Activity:
Below are records; say how many of their lines include the word "الرحلات", giving nothing but the number.

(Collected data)
────────

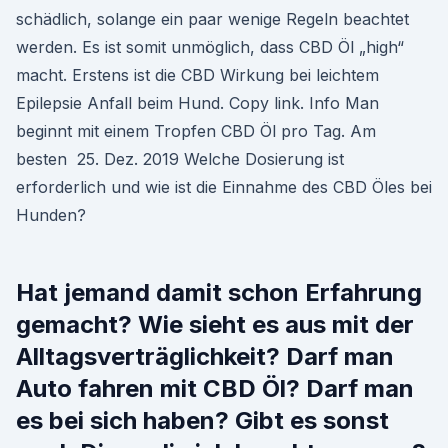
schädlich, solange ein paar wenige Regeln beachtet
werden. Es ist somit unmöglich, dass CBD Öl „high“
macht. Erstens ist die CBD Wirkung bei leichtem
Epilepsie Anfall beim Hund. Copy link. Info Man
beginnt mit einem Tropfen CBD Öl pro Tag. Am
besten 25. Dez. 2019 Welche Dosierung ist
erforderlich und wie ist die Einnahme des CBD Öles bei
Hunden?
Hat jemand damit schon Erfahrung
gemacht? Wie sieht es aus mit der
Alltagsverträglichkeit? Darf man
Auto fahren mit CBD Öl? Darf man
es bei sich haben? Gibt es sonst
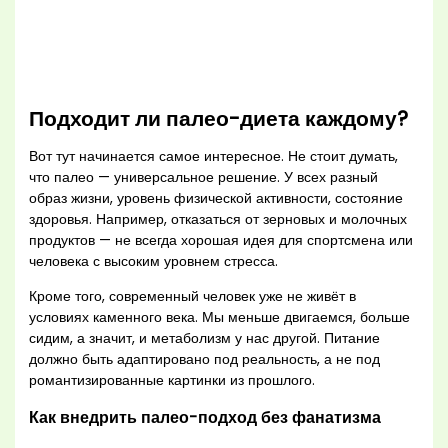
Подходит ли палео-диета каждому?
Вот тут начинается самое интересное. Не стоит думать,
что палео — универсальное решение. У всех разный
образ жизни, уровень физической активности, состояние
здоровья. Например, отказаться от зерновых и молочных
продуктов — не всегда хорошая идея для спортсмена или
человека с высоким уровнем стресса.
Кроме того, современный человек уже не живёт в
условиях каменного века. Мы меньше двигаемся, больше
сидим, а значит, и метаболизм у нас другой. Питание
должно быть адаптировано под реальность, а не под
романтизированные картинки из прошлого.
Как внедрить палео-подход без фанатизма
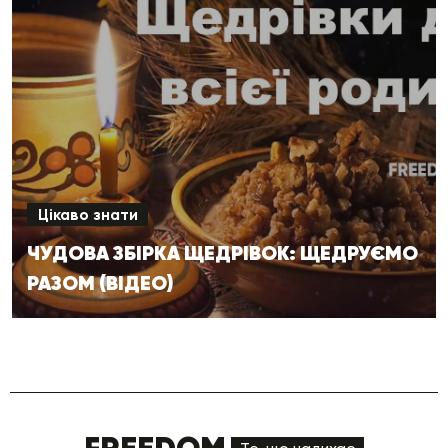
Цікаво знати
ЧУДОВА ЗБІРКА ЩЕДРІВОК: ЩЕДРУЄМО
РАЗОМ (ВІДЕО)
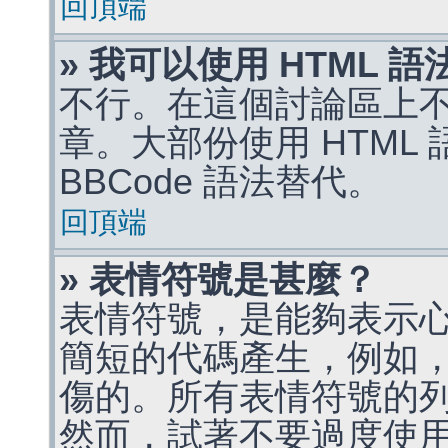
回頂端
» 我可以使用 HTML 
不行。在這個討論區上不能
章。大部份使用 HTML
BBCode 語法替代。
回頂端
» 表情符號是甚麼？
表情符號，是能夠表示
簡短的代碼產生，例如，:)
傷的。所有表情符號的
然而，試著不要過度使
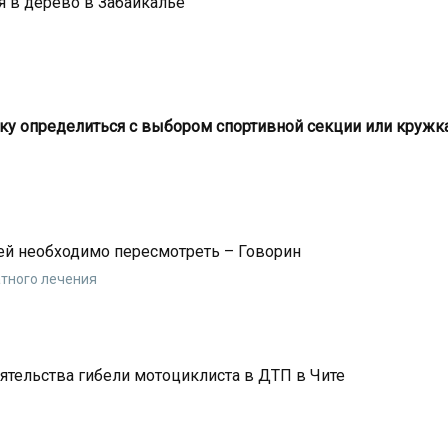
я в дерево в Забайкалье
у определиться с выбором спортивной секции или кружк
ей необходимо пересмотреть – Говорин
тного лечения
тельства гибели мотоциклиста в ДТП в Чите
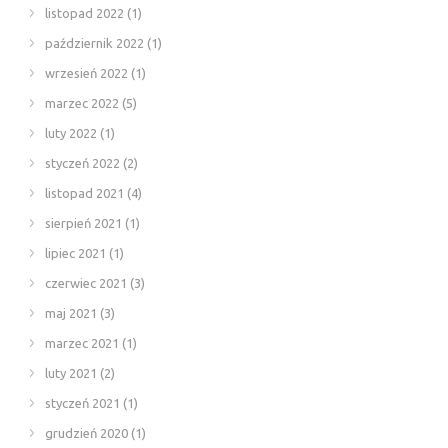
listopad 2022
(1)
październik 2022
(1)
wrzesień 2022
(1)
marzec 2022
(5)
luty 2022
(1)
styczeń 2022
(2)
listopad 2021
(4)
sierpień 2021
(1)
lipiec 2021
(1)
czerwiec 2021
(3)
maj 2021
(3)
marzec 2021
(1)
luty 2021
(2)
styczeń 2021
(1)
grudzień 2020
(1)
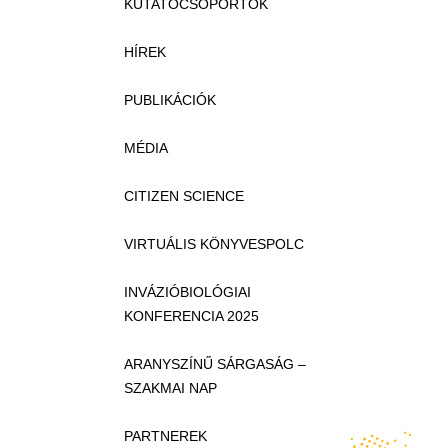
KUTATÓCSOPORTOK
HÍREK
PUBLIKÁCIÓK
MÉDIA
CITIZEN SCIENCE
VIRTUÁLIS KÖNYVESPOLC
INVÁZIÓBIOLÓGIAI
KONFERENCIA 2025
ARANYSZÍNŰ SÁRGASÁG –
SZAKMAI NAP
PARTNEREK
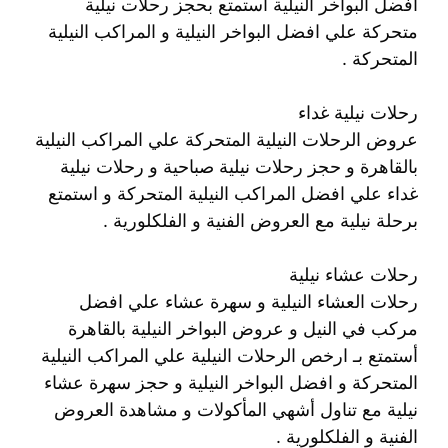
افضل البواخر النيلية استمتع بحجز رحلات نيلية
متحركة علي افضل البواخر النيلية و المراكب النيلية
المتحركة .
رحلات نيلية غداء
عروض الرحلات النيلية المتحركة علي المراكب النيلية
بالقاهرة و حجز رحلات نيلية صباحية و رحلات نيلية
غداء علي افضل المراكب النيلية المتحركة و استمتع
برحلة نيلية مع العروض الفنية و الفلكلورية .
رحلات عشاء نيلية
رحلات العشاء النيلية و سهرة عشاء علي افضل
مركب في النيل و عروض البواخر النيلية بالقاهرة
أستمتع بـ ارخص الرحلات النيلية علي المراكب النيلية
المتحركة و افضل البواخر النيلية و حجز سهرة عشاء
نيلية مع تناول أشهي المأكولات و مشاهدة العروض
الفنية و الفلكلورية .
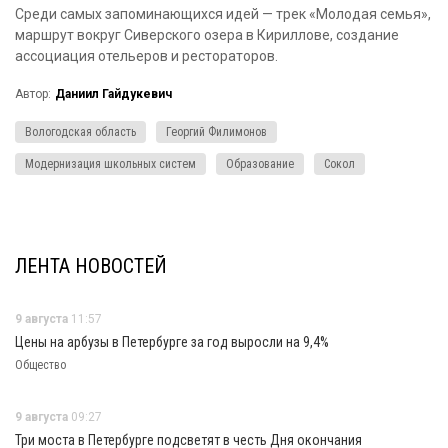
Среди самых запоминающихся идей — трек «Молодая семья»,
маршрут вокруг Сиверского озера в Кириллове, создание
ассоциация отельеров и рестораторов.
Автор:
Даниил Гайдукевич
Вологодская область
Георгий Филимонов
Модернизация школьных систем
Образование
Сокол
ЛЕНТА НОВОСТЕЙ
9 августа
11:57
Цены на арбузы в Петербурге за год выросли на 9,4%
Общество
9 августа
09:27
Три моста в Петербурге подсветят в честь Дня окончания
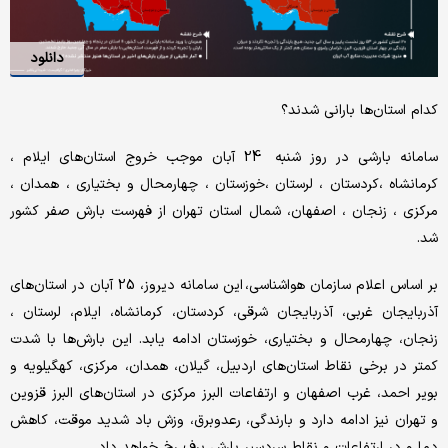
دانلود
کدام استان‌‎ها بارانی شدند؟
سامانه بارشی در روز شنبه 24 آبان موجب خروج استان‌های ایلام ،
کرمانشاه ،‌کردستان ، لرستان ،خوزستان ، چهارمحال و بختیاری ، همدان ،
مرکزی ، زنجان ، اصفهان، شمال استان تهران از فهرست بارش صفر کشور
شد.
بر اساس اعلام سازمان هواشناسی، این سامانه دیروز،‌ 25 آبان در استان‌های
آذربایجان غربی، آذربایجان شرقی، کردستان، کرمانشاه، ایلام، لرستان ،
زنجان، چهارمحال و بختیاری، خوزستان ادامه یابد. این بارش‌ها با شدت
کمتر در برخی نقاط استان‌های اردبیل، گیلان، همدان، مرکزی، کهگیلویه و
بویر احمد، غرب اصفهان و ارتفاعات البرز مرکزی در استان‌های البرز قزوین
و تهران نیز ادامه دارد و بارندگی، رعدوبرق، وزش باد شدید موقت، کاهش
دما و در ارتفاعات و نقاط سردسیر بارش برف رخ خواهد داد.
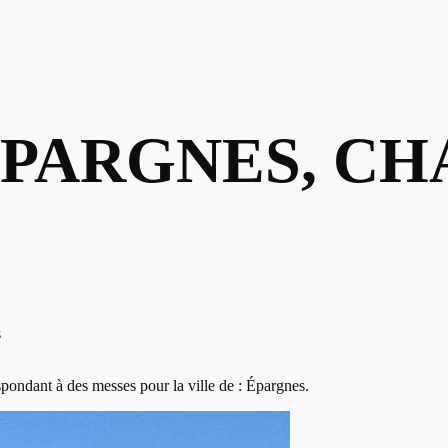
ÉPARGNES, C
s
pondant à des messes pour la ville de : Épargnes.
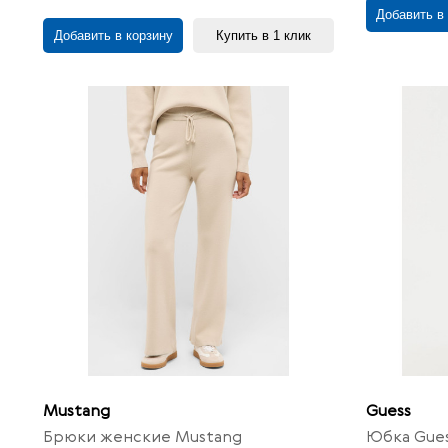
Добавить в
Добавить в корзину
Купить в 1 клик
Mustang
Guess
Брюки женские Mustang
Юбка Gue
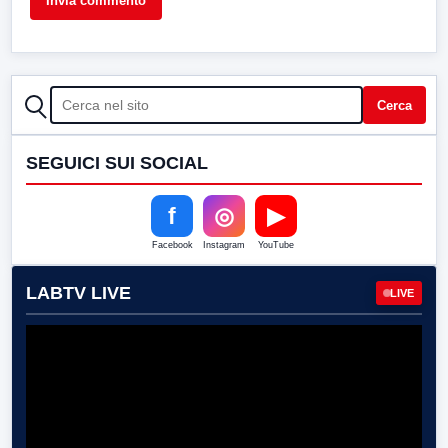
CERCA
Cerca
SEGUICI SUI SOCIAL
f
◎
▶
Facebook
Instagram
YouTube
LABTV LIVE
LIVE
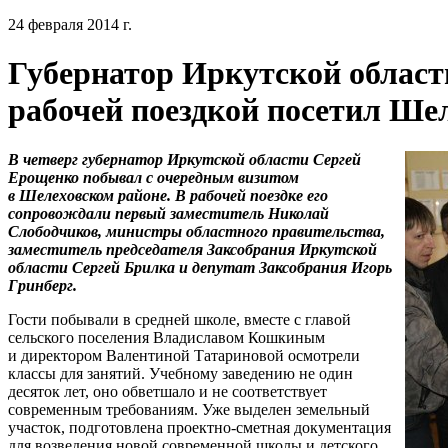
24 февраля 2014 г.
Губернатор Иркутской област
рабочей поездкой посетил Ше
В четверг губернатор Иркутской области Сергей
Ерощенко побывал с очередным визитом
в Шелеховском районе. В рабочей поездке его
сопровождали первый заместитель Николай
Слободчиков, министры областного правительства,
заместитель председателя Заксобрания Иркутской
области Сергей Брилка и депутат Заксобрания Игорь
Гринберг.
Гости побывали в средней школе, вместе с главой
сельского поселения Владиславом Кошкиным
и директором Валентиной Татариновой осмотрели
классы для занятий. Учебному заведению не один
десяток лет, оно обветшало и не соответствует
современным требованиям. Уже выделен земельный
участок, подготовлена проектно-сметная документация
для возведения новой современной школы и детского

────────

Solution to the problem:
2